----- Provided data

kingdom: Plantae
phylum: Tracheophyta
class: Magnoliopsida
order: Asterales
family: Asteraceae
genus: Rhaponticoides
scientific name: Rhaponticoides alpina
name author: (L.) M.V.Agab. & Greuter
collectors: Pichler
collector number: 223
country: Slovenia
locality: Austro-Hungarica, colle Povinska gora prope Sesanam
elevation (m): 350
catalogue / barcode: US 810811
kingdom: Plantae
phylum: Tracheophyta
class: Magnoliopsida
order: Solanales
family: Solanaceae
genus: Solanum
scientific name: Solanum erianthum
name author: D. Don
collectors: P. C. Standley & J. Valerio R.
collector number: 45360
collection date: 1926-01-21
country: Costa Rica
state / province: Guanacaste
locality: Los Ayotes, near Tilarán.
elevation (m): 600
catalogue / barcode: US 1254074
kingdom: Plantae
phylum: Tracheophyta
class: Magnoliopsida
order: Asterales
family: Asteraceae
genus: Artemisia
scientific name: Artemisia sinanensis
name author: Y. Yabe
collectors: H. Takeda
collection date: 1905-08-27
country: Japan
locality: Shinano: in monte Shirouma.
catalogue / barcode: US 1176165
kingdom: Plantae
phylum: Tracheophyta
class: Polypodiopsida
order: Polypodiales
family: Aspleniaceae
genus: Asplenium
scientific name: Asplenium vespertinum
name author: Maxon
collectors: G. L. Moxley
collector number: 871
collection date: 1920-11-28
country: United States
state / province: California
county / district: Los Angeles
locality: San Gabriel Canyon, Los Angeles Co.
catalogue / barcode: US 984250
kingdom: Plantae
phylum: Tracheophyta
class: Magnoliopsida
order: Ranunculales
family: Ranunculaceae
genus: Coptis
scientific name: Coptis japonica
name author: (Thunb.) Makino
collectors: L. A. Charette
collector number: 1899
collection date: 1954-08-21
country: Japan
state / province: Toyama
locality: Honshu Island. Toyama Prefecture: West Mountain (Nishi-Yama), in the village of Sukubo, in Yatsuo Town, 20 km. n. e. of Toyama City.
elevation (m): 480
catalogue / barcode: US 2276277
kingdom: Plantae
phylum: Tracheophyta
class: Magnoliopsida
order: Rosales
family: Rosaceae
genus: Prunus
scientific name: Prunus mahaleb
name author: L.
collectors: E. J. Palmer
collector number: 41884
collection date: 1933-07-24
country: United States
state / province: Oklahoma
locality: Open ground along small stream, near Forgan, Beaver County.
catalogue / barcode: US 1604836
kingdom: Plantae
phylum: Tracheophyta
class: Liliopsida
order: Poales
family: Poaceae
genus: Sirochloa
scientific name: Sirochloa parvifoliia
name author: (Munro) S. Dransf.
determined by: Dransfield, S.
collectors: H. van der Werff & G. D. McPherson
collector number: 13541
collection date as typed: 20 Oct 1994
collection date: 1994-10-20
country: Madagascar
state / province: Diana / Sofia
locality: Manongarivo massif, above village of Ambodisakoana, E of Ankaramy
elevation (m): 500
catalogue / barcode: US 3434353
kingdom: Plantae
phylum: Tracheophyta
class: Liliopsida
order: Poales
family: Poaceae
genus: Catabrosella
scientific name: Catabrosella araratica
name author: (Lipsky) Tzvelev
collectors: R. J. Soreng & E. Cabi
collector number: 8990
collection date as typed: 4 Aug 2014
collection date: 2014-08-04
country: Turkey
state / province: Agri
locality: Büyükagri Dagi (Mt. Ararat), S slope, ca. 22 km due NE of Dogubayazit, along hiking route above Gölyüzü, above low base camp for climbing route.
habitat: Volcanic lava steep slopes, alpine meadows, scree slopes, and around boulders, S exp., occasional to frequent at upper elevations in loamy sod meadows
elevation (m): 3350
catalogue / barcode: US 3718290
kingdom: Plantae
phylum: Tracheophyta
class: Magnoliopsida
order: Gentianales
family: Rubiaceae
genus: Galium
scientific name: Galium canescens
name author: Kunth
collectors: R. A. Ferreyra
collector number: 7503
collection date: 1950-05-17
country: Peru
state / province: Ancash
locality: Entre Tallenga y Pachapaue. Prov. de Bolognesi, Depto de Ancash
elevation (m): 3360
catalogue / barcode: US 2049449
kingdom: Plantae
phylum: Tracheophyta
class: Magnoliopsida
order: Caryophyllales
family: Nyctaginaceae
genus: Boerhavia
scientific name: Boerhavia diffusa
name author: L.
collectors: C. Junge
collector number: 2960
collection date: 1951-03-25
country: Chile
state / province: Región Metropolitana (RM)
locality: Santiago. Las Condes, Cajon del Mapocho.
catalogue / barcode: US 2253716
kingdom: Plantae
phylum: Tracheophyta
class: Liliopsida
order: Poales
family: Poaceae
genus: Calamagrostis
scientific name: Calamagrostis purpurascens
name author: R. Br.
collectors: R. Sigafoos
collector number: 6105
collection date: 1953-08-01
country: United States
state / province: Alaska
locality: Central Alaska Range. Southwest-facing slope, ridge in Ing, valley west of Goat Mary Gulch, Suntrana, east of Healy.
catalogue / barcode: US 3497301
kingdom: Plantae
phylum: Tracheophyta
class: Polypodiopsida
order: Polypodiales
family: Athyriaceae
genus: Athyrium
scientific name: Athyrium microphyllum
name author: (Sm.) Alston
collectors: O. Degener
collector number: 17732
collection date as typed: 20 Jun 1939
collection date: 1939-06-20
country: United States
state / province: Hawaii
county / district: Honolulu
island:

----------

Set problem → Rewrite the lines above with "locality" replaced by "place" wherever it occurs, keeping everything else the same.

Reply to the exercise →
kingdom: Plantae
phylum: Tracheophyta
class: Magnoliopsida
order: Asterales
family: Asteraceae
genus: Rhaponticoides
scientific name: Rhaponticoides alpina
name author: (L.) M.V.Agab. & Greuter
collectors: Pichler
collector number: 223
country: Slovenia
place: Austro-Hungarica, colle Povinska gora prope Sesanam
elevation (m): 350
catalogue / barcode: US 810811
kingdom: Plantae
phylum: Tracheophyta
class: Magnoliopsida
order: Solanales
family: Solanaceae
genus: Solanum
scientific name: Solanum erianthum
name author: D. Don
collectors: P. C. Standley & J. Valerio R.
collector number: 45360
collection date: 1926-01-21
country: Costa Rica
state / province: Guanacaste
place: Los Ayotes, near Tilarán.
elevation (m): 600
catalogue / barcode: US 1254074
kingdom: Plantae
phylum: Tracheophyta
class: Magnoliopsida
order: Asterales
family: Asteraceae
genus: Artemisia
scientific name: Artemisia sinanensis
name author: Y. Yabe
collectors: H. Takeda
collection date: 1905-08-27
country: Japan
place: Shinano: in monte Shirouma.
catalogue / barcode: US 1176165
kingdom: Plantae
phylum: Tracheophyta
class: Polypodiopsida
order: Polypodiales
family: Aspleniaceae
genus: Asplenium
scientific name: Asplenium vespertinum
name author: Maxon
collectors: G. L. Moxley
collector number: 871
collection date: 1920-11-28
country: United States
state / province: California
county / district: Los Angeles
place: San Gabriel Canyon, Los Angeles Co.
catalogue / barcode: US 984250
kingdom: Plantae
phylum: Tracheophyta
class: Magnoliopsida
order: Ranunculales
family: Ranunculaceae
genus: Coptis
scientific name: Coptis japonica
name author: (Thunb.) Makino
collectors: L. A. Charette
collector number: 1899
collection date: 1954-08-21
country: Japan
state / province: Toyama
place: Honshu Island. Toyama Prefecture: West Mountain (Nishi-Yama), in the village of Sukubo, in Yatsuo Town, 20 km. n. e. of Toyama City.
elevation (m): 480
catalogue / barcode: US 2276277
kingdom: Plantae
phylum: Tracheophyta
class: Magnoliopsida
order: Rosales
family: Rosaceae
genus: Prunus
scientific name: Prunus mahaleb
name author: L.
collectors: E. J. Palmer
collector number: 41884
collection date: 1933-07-24
country: United States
state / province: Oklahoma
place: Open ground along small stream, near Forgan, Beaver County.
catalogue / barcode: US 1604836
kingdom: Plantae
phylum: Tracheophyta
class: Liliopsida
order: Poales
family: Poaceae
genus: Sirochloa
scientific name: Sirochloa parvifoliia
name author: (Munro) S. Dransf.
determined by: Dransfield, S.
collectors: H. van der Werff & G. D. McPherson
collector number: 13541
collection date as typed: 20 Oct 1994
collection date: 1994-10-20
country: Madagascar
state / province: Diana / Sofia
place: Manongarivo massif, above village of Ambodisakoana, E of Ankaramy
elevation (m): 500
catalogue / barcode: US 3434353
kingdom: Plantae
phylum: Tracheophyta
class: Liliopsida
order: Poales
family: Poaceae
genus: Catabrosella
scientific name: Catabrosella araratica
name author: (Lipsky) Tzvelev
collectors: R. J. Soreng & E. Cabi
collector number: 8990
collection date as typed: 4 Aug 2014
collection date: 2014-08-04
country: Turkey
state / province: Agri
place: Büyükagri Dagi (Mt. Ararat), S slope, ca. 22 km due NE of Dogubayazit, along hiking route above Gölyüzü, above low base camp for climbing route.
habitat: Volcanic lava steep slopes, alpine meadows, scree slopes, and around boulders, S exp., occasional to frequent at upper elevations in loamy sod meadows
elevation (m): 3350
catalogue / barcode: US 3718290
kingdom: Plantae
phylum: Tracheophyta
class: Magnoliopsida
order: Gentianales
family: Rubiaceae
genus: Galium
scientific name: Galium canescens
name author: Kunth
collectors: R. A. Ferreyra
collector number: 7503
collection date: 1950-05-17
country: Peru
state / province: Ancash
place: Entre Tallenga y Pachapaue. Prov. de Bolognesi, Depto de Ancash
elevation (m): 3360
catalogue / barcode: US 2049449
kingdom: Plantae
phylum: Tracheophyta
class: Magnoliopsida
order: Caryophyllales
family: Nyctaginaceae
genus: Boerhavia
scientific name: Boerhavia diffusa
name author: L.
collectors: C. Junge
collector number: 2960
collection date: 1951-03-25
country: Chile
state / province: Región Metropolitana (RM)
place: Santiago. Las Condes, Cajon del Mapocho.
catalogue / barcode: US 2253716
kingdom: Plantae
phylum: Tracheophyta
class: Liliopsida
order: Poales
family: Poaceae
genus: Calamagrostis
scientific name: Calamagrostis purpurascens
name author: R. Br.
collectors: R. Sigafoos
collector number: 6105
collection date: 1953-08-01
country: United States
state / province: Alaska
place: Central Alaska Range. Southwest-facing slope, ridge in Ing, valley west of Goat Mary Gulch, Suntrana, east of Healy.
catalogue / barcode: US 3497301
kingdom: Plantae
phylum: Tracheophyta
class: Polypodiopsida
order: Polypodiales
family: Athyriaceae
genus: Athyrium
scientific name: Athyrium microphyllum
name author: (Sm.) Alston
collectors: O. Degener
collector number: 17732
collection date as typed: 20 Jun 1939
collection date: 1939-06-20
country: United States
state / province: Hawaii
county / district: Honolulu
island:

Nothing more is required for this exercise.